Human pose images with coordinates
---

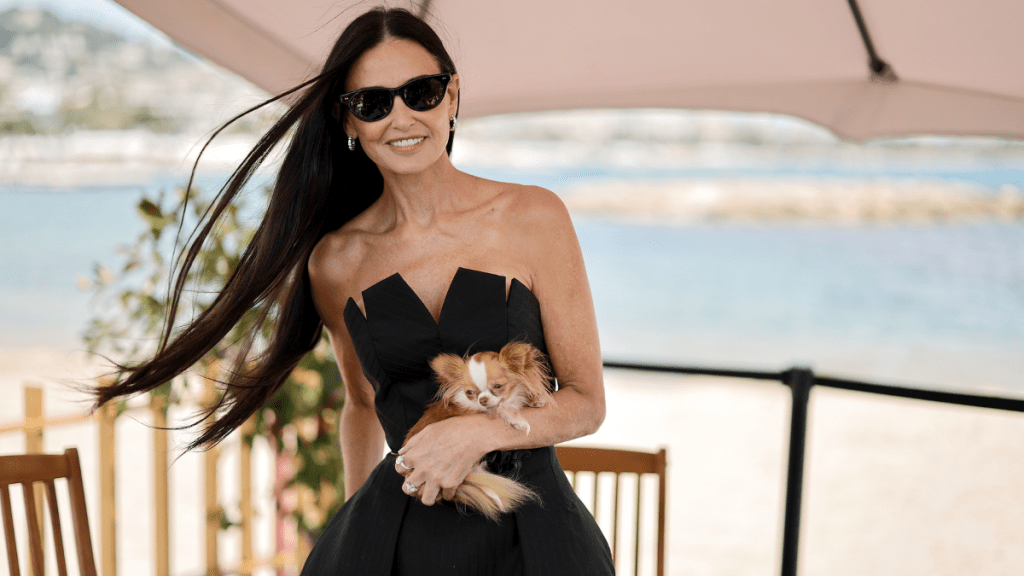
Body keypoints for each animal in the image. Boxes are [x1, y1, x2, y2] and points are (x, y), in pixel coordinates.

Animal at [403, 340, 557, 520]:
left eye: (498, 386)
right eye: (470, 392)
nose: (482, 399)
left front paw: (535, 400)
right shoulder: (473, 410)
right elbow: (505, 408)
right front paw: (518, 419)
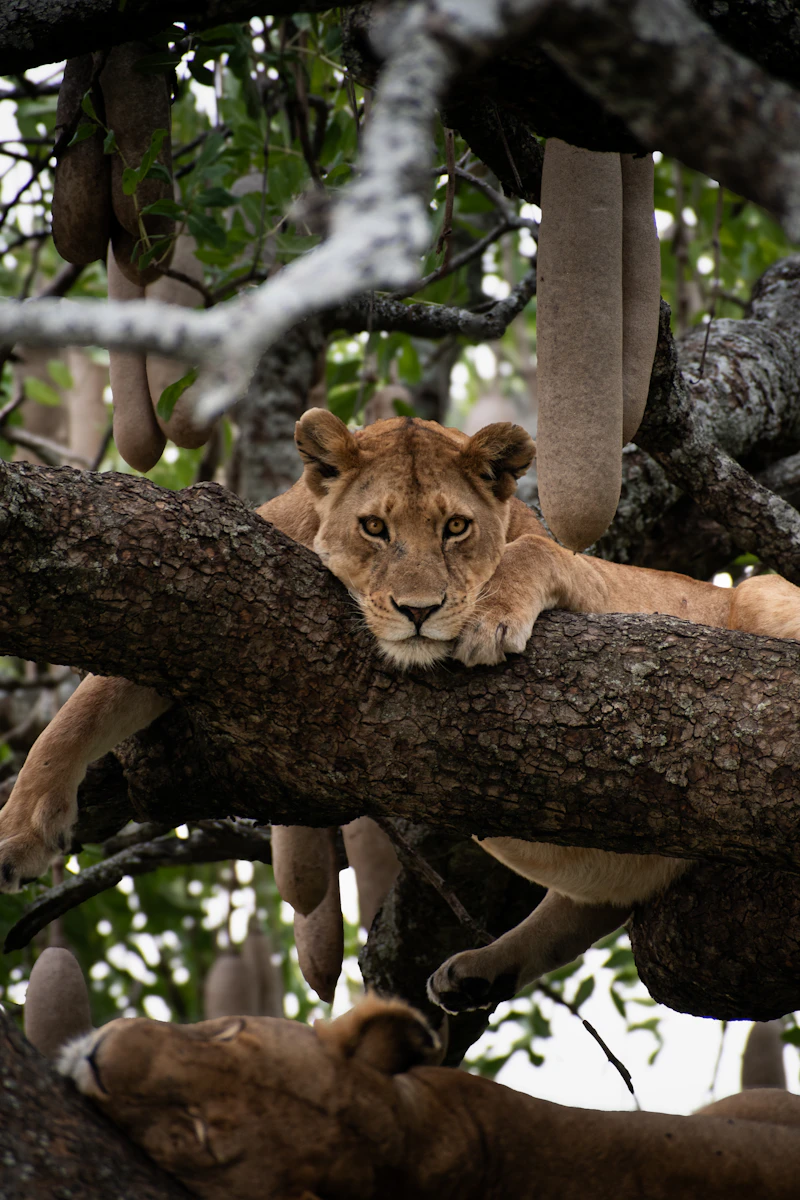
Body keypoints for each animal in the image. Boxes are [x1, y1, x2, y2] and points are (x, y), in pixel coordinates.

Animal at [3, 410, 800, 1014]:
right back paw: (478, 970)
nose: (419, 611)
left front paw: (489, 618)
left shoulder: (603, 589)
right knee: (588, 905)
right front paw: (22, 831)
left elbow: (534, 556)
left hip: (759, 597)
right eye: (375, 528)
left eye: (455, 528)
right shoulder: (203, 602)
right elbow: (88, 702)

---

_REQUIRED ACTION_
Give again, word for word, only the lines from the one with "left front paw: (535, 400)" through the last line of the entries, both included; no pictures go in the copy.

_TASK ANSWER_
left front paw: (535, 400)
right shoulder: (473, 410)
right elbow: (505, 408)
right front paw: (518, 419)
Body keypoints for each animal in the image. Boxes are [x1, y1, x2, y2] and points are (x, y), in pixel coordinates.

Animal at [3, 410, 800, 1014]:
right back paw: (478, 970)
nose: (419, 611)
left front paw: (489, 618)
left shoulder: (603, 589)
right knee: (588, 905)
right front paw: (22, 831)
left elbow: (534, 556)
left hip: (759, 597)
right eye: (375, 528)
left eye: (455, 528)
right shoulder: (203, 602)
right elbow: (88, 702)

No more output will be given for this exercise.